ADDITIONAL patterns are usually expensive to evaluate (compared to the "normal" join patterns) for the SPARQL mechanism. In this case, the error indicates that the Virtuoso query planner estimates that the request is too complex to complete on time (note that it evaluates this, so the exact value may be incorrect).
You have several alternatives. However, most of them are related to the execution of several queries. The usual pattern is the retrieve-and-iterate pattern - first you run a query that retrieves all instances of mbo:LiveMusicEvent :
SELECT ?uri WHERE { ?uri a mbo:LiveMusicEvent }
and then you iterate over the result and retrieve the optional properties of each instance:
SELECT * WHERE { VALUES(?uri) { <http://example.org/instance1> } OPTIONAL {?uri rdfs:label ?label}. OPTIONAL {?uri mbo:organisedBy ?organiser}. OPTIONAL {?uri mbo:takesPlaceAt ?venue}. OPTIONAL {?uri mbo:begin ?begin}. OPTIONAL {?uri mbo:end ?end}. }
As you can see, I use the VALUES clause to insert the instance id results from the first query into this second query.
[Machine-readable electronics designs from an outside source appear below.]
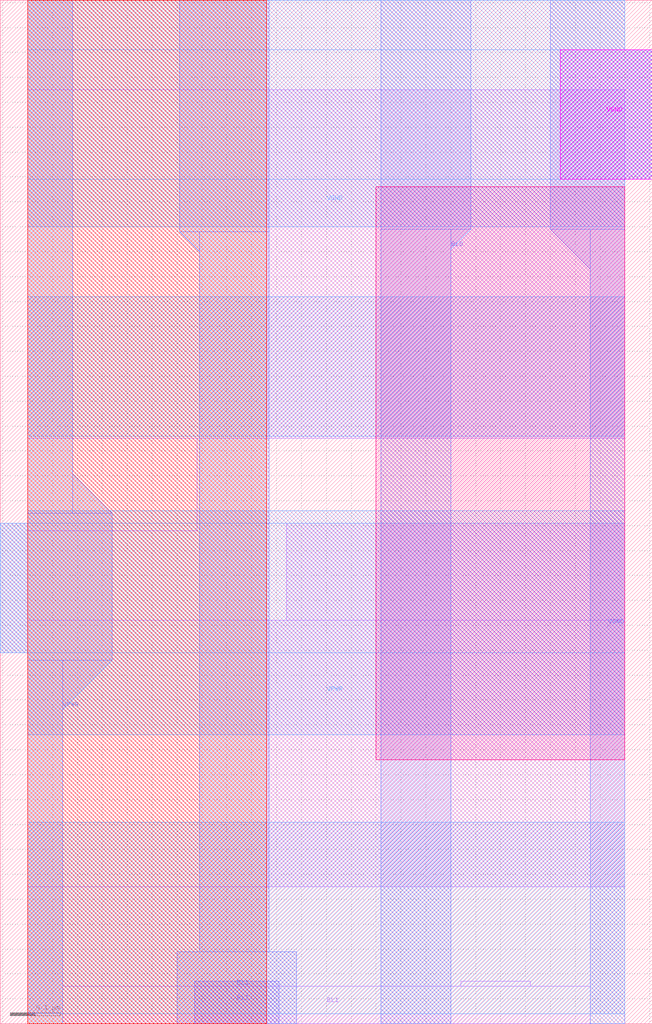
<source format=lef>
VERSION 5.7 ;
  NOWIREEXTENSIONATPIN ON ;
  DIVIDERCHAR "/" ;
  BUSBITCHARS "[]" ;
MACRO sky130_fd_bd_sram__sram_sp_colend
  CLASS BLOCK ;
  FOREIGN sky130_fd_bd_sram__sram_sp_colend ;
  ORIGIN 0.055 0.000 ;
  SIZE 1.310 BY 2.055 ;
  PIN BL0
    PORT
      LAYER met1 ;
        RECT 0.710 1.595 0.890 2.055 ;
        RECT 0.710 0.000 0.850 1.595 ;
        POLYGON 0.850 1.595 0.890 1.595 0.850 1.555 ;
    END
  END BL0
  PIN BL1
    ANTENNADIFFAREA 0.016800 ;
    PORT
      LAYER li1 ;
        RECT 0.335 0.075 0.505 0.085 ;
        RECT 0.870 0.075 1.010 0.085 ;
        RECT 0.070 0.000 1.130 0.075 ;
      LAYER mcon ;
        RECT 0.335 0.000 0.505 0.085 ;
      LAYER met1 ;
        RECT 0.305 1.590 0.485 2.055 ;
        POLYGON 0.305 1.590 0.345 1.590 0.345 1.550 ;
        RECT 0.345 0.145 0.485 1.590 ;
        RECT 0.300 0.000 0.540 0.145 ;
    END
  END BL1
  PIN VGND
    USE GROUND ;
    PORT
      LAYER met1 ;
        RECT 1.050 1.955 1.200 2.055 ;
        RECT 1.050 1.695 1.255 1.955 ;
        RECT 1.050 1.595 1.200 1.695 ;
        POLYGON 1.050 1.595 1.130 1.595 1.130 1.515 ;
        RECT 1.130 0.000 1.200 1.595 ;
      LAYER via ;
        RECT 1.070 1.695 1.255 1.955 ;
      LAYER met2 ;
        RECT 0.000 1.955 1.200 2.055 ;
        RECT 0.000 1.695 1.255 1.955 ;
        RECT 0.000 1.600 1.200 1.695 ;
    END
  END VGND
  PIN VPWR
    USE POWER ;
    PORT
      LAYER met1 ;
        RECT 0.000 1.025 0.090 2.055 ;
        POLYGON 0.090 1.105 0.170 1.025 0.090 1.025 ;
        RECT 0.000 1.005 0.170 1.025 ;
        RECT -0.055 0.745 0.170 1.005 ;
        RECT 0.000 0.730 0.170 0.745 ;
        RECT 0.000 0.000 0.070 0.730 ;
        POLYGON 0.070 0.730 0.170 0.730 0.070 0.630 ;
      LAYER met2 ;
        RECT 0.000 1.005 1.200 1.030 ;
        RECT -0.055 0.745 1.200 1.005 ;
        RECT 0.000 0.580 1.200 0.745 ;
    END
  END VPWR
  OBS
      LAYER nwell ;
        RECT 0.000 0.000 0.480 2.055 ;
      LAYER pwell ;
        RECT 0.700 0.530 1.200 1.680 ;
      LAYER li1 ;
        RECT 0.000 1.175 1.200 1.875 ;
        RECT 0.000 0.990 0.340 1.175 ;
        RECT 0.520 0.810 1.200 1.005 ;
        RECT 0.000 0.275 1.200 0.810 ;
      LAYER met2 ;
        RECT 0.000 1.180 1.200 1.460 ;
        RECT 0.000 0.020 1.200 0.405 ;
  END
END sky130_fd_bd_sram__sram_sp_colend
END LIBRARY


</source>
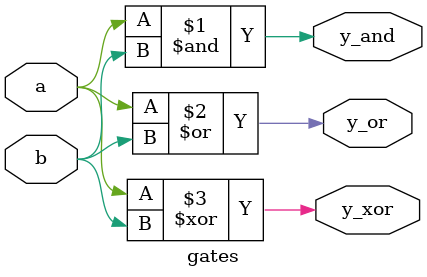
<source format=v>
module gates(
    input a, b,
    output wire y_and, y_or, y_xor
);

assign y_and = a & b;
assign y_or = a | b;
assign y_xor = a ^ b;



endmodule
</source>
In this example, I assume that you iterate over one by one and therefore make a query for each instance, but as an additional optimization, you can insert multiple instances into the VALUES clause at a time (obviously, not all of them are immediate, since this will make the request as complex as the original).
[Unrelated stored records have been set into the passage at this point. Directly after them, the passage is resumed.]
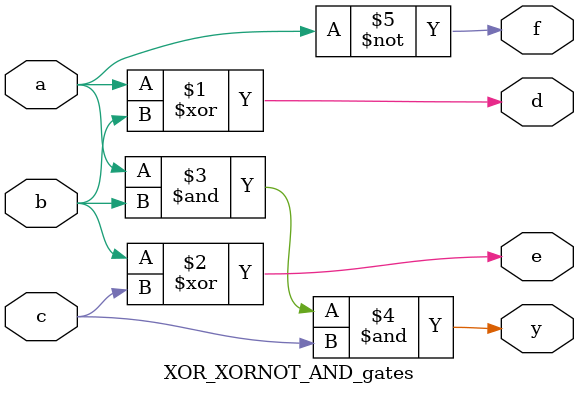
<source format=v>
module XOR_XORNOT_AND_gates (output d, e, f, y, input a, b, c);
  xor (d, a, b);   // d is the output, a and b are inputs
  xor (e, b, c);  // e is the output, b and c are inputs
  not (f, a);  // f is the output, a is the input
  and (y, a, b, c);  //y is the output , a and b and c are inputs
endmodule
</source>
By the way, VALUES is a SPARQL 1.1 feature, and I'm not sure if Virtuoso supports it. If not, you can achieve the same effect either with the FILTER clause or simply "manually" by replacing all occurrences of the ?uri variable with the instance ID for each iteration.
Another way to handle this is to first execute a CONSTRUCT query, which retrieves the appropriate subset of data from a larger source, and then runs your more complex query with options in that subset. For instance:
CONSTRUCT WHERE { ?uri a mbo:LiveMusicEvent; ?p ?o . }
will retrieve all data about instances of LiveMusicEvent as an RDF graph. Place this graph in a local RDF model (for example, Sesame Model or in-memory Repository, if you work in Java), and request it further from there.